Susan would visit the studio to speak with Wright and the band. According to Hofstedt, “Because they were in here for a while, I think at times she was kinda trying to gently prod them to get the record done, without being too obviously prodding.” Despite the ba
nd’s decision to shut her out of the production process, Wright spoke very highly of her and her role in their career. “Susan is an amazing person, period. I think that without her, that record would have never been made.” It should also be noted that, two decades later, she still remains their manager.
Susan described the making of Alice in Chains to Greg Prato as “really painful.” She said, “It took eight or nine months—hours and hours of waiting for Layne to come out of the bathroom. Days of waiting for him to show up at the studio. And through all those last years, he and I were really close. I kept telling him, ‘You don’t have to do this. You have enough money to go and have a quiet life if that’s what you want,’ with his longtime girlfriend, Demri. ‘Just go and do what makes you happy—don’t do this if this is what’s perpetuating your addiction.’”
Susan said it was “horrifying” to see Layne in that condition and that while he was sweet and cognizant, he would fall asleep in a meeting.
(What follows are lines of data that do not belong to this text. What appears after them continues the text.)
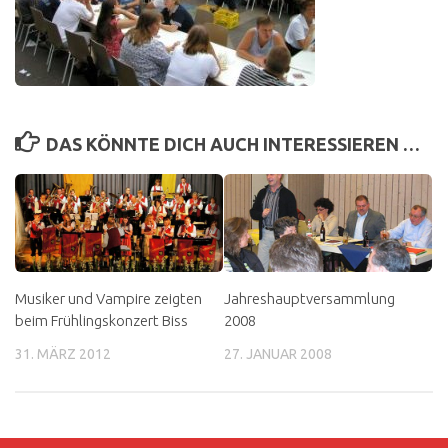
DAS KÖNNTE DICH AUCH INTERESSIEREN …
Musiker und Vampire zeigten
Jahreshauptversammlung
beim Frühlingskonzert Biss
2008
31. MÄRZ 2012
27. JANUAR 2008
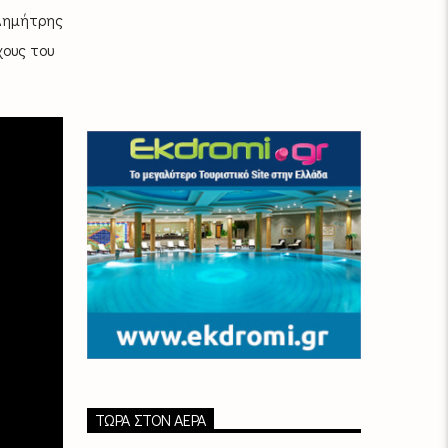
 Δημήτρης
χους του
ΤΏΡΑ ΣΤΟΝ ΑΈΡΑ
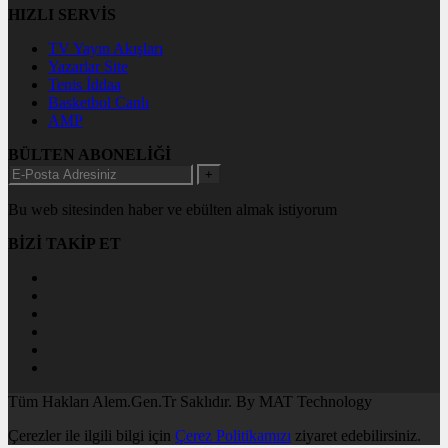
HIZLI SERVİS
TV Yayın Akışları
Yazarlar Site
Tenis İddaa
Basketbol Canlı
AMP
BÜLTEN ABONELİĞİ
+
Bu web sitesinden haber ve ebülten almak istiyorum
BİZİ TAKİP ET
Tüm Hakları Alem.Gen.Tr Saklıdır. By MAT Technology
Çerezler ile ilgili bilgi için
Çerez Politikamızı
ziyaret edebilirsiniz.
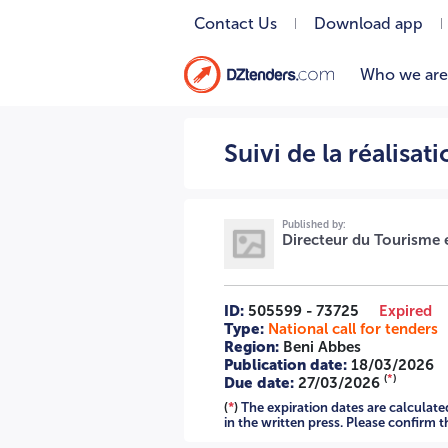
Contact Us
Download app
Who we are
Suivi de la réalisation d'une direction en 02 lots 02/2026 
Suivi de la réalisat
Published by:
Directeur du Tourisme e
ID:
505599 - 73725
Expired
Type:
National call for tenders
Region:
Beni Abbes
Publication date:
18/03/2026
(
*
)
Due date:
27/03/2026
(
*
)
The expiration dates are calculate
in the written press. Please confirm 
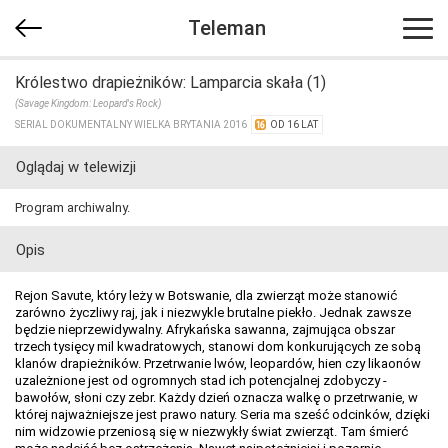
Teleman
Królestwo drapieżników: Lamparcia skała (1)
(Savage Kingdom: Leopard's Rock)
SERIAL DOKUMENTALNY WIELKA BRYTANIA 2016
OD 16 LAT
Oglądaj w telewizji
Program archiwalny.
Opis
Rejon Savute, który leży w Botswanie, dla zwierząt może stanowić
zarówno życzliwy raj, jak i niezwykle brutalne piekło. Jednak zawsze
będzie nieprzewidywalny. Afrykańska sawanna, zajmująca obszar
trzech tysięcy mil kwadratowych, stanowi dom konkurujących ze sobą
klanów drapieżników. Przetrwanie lwów, leopardów, hien czy likaonów
uzależnione jest od ogromnych stad ich potencjalnej zdobyczy -
bawołów, słoni czy zebr. Każdy dzień oznacza walkę o przetrwanie, w
której najważniejsze jest prawo natury. Seria ma sześć odcinków, dzięki
nim widzowie przeniosą się w niezwykły świat zwierząt. Tam śmierć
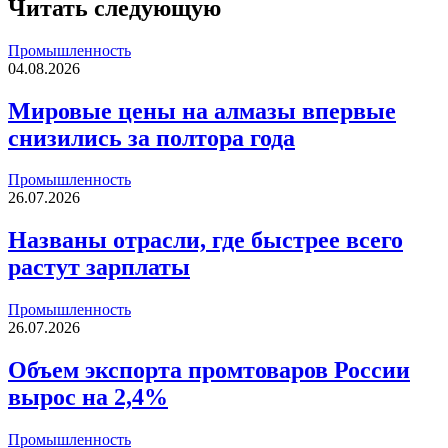
Читать следующую
Промышленность
04.08.2026
Мировые цены на алмазы впервые
снизились за полтора года
Промышленность
26.07.2026
Названы отрасли, где быстрее всего
растут зарплаты
Промышленность
26.07.2026
Объем экспорта промтоваров России
вырос на 2,4%
Промышленность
Production on the album was stopped “many times,” in her words, and that it was “tearing everybody to shreds.”9
Wright called her description “pretty accurate.” He further elaborated: “We talked about stopping the sessions several times, yeah. Obviously, we didn’t stop it. Did I go home for a week? I might have gone home for a week at one point. It was an extremely emotional time in everybody involved’s life.”